Now you can check out the recommendations for an item (must be an item that has events):

curl -H "Content-Type: application/json" -d '{ "items": ["i11"], "num": 4 }' -k http://<YOUR HEROKU APP NAME>.herokuapp.com/queries.json

Check out the source and local dev instructions for this example engine.

Let me know if you have any questions or problems. Happy ML’ing!

  • holografix

    Fantastic work James, I’m trying to get Prediction.io running locally as per their installation instructions and I’m struggling to get the Classification template working – I keep getting an unresolved dependency issue with io itself.
    Any hints on replicating what you’ve done here but instead for the Classification engine? My goal is to have it running on Heroku as well of course.

    • Sorry I missed this comment! It is a bit tricky to fit the out-of-the-box templates into the format I’m using here. I think the PIO team is working on making this easier over time. Until then you should be able to take the actual engine code and merge it with my engine project. If you use IntelliJ it should make that a bit easier. Let me know if I can help!

  • Mehdi

    Hello,
    I tried to follow the steps. in step 1, I am asked to provide config variable required field. I don’t see which values should be set.
    Is it possible to explain how I can found these values.
    Thank you in advance,
    Mehdi

    • Hi Mehdi,

      Sorry for the hassles. There are a lot of pieces that need to fit together with this one and I’m sure my instructions could be better! Is this for the engine app? If so, here are the values you need:
      ACCESS_KEY & APP_NAME = These should have been created in a previous step. They comes from the event server.

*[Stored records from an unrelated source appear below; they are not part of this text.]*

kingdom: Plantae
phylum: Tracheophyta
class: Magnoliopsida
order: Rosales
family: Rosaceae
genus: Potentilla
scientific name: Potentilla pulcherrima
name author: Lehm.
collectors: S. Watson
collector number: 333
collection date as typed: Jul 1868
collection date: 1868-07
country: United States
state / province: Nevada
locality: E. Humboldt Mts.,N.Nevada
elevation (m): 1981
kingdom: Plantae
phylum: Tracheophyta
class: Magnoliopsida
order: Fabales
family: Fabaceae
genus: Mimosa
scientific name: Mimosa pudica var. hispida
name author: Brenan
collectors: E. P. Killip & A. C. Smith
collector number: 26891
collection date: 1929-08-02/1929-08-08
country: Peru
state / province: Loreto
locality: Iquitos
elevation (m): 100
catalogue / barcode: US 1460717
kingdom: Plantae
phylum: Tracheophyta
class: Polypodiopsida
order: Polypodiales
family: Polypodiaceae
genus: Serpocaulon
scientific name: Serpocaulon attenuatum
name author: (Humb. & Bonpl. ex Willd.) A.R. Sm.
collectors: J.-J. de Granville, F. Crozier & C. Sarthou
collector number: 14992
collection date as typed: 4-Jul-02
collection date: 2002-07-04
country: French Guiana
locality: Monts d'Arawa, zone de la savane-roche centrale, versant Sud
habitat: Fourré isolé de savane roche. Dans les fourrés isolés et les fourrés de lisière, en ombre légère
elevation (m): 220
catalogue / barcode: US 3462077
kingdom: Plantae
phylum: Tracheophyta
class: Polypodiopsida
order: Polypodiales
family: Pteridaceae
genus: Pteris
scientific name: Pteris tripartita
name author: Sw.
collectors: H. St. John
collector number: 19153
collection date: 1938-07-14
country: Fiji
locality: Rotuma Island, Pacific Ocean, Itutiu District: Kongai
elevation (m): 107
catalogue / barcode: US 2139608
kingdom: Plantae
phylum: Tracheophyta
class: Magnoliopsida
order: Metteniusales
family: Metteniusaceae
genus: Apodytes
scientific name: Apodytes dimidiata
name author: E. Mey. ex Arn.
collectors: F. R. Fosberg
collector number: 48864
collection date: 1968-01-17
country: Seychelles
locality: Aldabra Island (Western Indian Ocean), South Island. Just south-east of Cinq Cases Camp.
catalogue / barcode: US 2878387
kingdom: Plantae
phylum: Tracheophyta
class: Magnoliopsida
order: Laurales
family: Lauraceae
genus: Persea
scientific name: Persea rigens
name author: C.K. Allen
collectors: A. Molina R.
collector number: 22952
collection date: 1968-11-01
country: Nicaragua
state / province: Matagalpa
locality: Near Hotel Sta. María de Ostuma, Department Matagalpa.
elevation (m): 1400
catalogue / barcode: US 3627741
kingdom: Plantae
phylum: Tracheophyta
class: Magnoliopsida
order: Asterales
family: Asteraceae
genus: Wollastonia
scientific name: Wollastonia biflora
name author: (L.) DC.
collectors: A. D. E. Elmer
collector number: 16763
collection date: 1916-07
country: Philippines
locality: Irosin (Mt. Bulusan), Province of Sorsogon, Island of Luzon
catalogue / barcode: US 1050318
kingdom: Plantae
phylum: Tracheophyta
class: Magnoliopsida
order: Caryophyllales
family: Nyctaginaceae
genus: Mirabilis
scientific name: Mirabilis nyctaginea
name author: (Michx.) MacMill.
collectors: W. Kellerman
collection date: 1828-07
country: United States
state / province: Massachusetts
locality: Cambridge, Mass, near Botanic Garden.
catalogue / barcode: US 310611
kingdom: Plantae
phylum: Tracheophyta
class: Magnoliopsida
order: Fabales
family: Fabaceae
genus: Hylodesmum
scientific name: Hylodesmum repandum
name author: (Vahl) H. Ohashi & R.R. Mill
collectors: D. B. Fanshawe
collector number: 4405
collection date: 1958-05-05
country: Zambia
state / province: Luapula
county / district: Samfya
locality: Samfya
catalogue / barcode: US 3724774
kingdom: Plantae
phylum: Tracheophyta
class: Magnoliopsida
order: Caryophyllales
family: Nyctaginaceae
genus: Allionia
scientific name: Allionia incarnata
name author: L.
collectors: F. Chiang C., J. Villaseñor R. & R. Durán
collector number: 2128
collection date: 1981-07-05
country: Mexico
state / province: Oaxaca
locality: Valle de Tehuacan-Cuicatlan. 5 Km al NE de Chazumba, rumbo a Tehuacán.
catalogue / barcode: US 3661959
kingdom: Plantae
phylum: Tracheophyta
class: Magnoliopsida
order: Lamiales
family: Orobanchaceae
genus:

      EVENT_SERVER_IP = The server name of the event server, like: foobar.herokuapp.com

      EVENT_SERVER_PORT = Just use “80” for the port since I’m not sure it works with https.

      Let me know if that helps.

      -James

      • Mehdi

        Hi James,

        Thank you for your help, I was able to create a engine server. I reach the step 3 : Train the app, I got an error “[ERROR] [Common$] Invalid app name application-mehdi”
        I tried to change the variable APP_NAME in the engine server but I got the same error:
        “[ERROR] [Common$] Invalid app name eventserver-mehdi”.

        Mehdi

        • Can you do:
          heroku run -a console app list

          That should give you the app name you need to use in the engine.

          • Mehdi

            Hi James,

            Thank you for your feedback. I tried with the name from CLI you indicated but still give the error. I guess I have to redo one more time the all process I probably have missed one step.

            Thank you a lot for your support, great job with PredictionIO

            Mehdi

          • Maybe the problem is actually due to one of the config vars being wrong. If you go to your engine app in https://dashboard.heroku.com you can go to the app settings and check that they are correct.

  • @jlward4th:disqus What Heroku Dynos are you using ? I am trying to experiment which runs fine on my local machine but on heroku the build fails with memory exception .Are you running this on a free dyno or a performance dyno?

    • I think it worked fine on a regular dyno but I had to change the stack size: https://github.com/jamesward/pio-engine-heroku/blob/master/app.json#L23

      That should have been done automatically if you deployed via Heroku Button.

      • Thanks @jlward4th:disqus . I guess I am using one of the standard templates and the engine code that you have and one that comes OOB from the PredictionIO is different .Also the buildpack instructions says it requires perfomance dynos .

        • Ah. Yeah, if you are using the PIO Buildpack then you will need to do things differently.